No Taxation Without Respiration

There's a LOT going on in the Senate this week, so don't forget about the Death Tax repeal.

Andy at Club for Growth is doing a Death Tax blogging marathon.

The NAM blog shares some of the stories of family manufacturing companies threatened by the death tax:

And so we ask again: Do we look like hereditary elite to you? Check out the Death Tax Chronicles and count the "hereditary elites" among them. We'll save you the trouble: there are none. These are men and women --- manufacturers all -- who own family companies and will pass the companies on to the next generation. They create jobs, they create prosperity and wealth for their employees and communities. Remember, a $10 million or $20 million manufacturing company is very small. As you'll see from the comments to our last post on this topic, these are folks who are running small manufacturing companies, trying their level best to compete.

The American Family Business Institute also has a collection of stories about the family businesses that fall prey to this tax. Here's one about a family ranch in Texas:

PLANO, Texas - Two of life's certainties hit at once when Debbie Gillan's uncle died in 1984.

Attending the reading of the will, she learned that she had inherited 4,500 acres of Hill Country ranch land held by her family since the turn of the century. Then she learned she owed $1.7 million in estate taxes.

When her father passed away in 1989, she got 5,500 more acres - and an additional tax bill of $565,000.

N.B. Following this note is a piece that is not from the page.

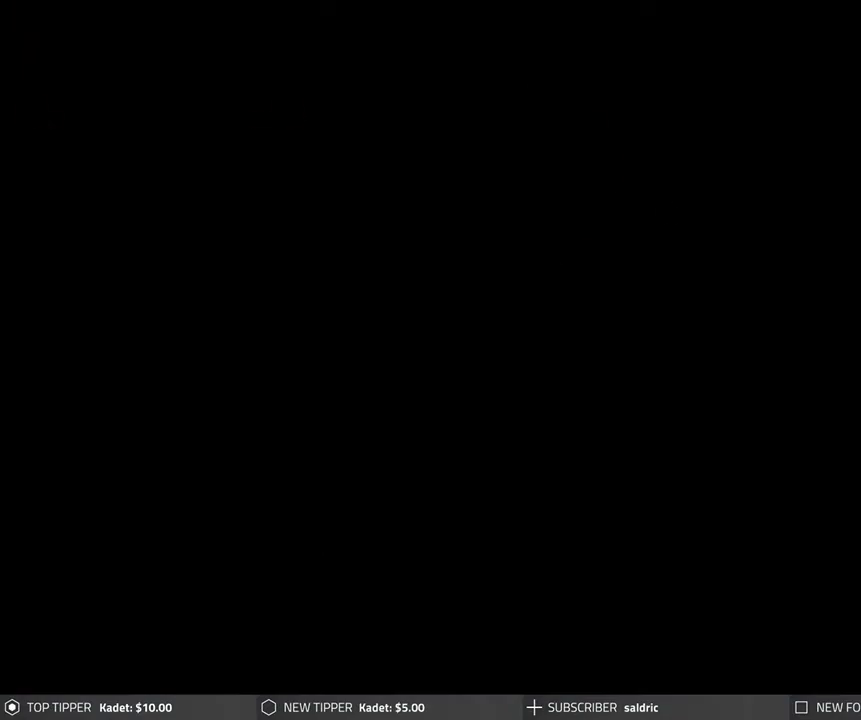
{"buttons": ["DPAD_DOWN"], "left_stick": "center", "events": []}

"I knew I'd probably go my entire life doing nothing more than paying off inheritance taxes," says Ms. Gillan, 45, who took out a long-term mortgage to pay off taxes on her uncle's ranch and is still paying on her father's parcel from the sale of other family assets.

It is a circumstance that has put Texas ranchers among the vanguard of estate tax reformers as a Republican tax-cut plan moves through Congress.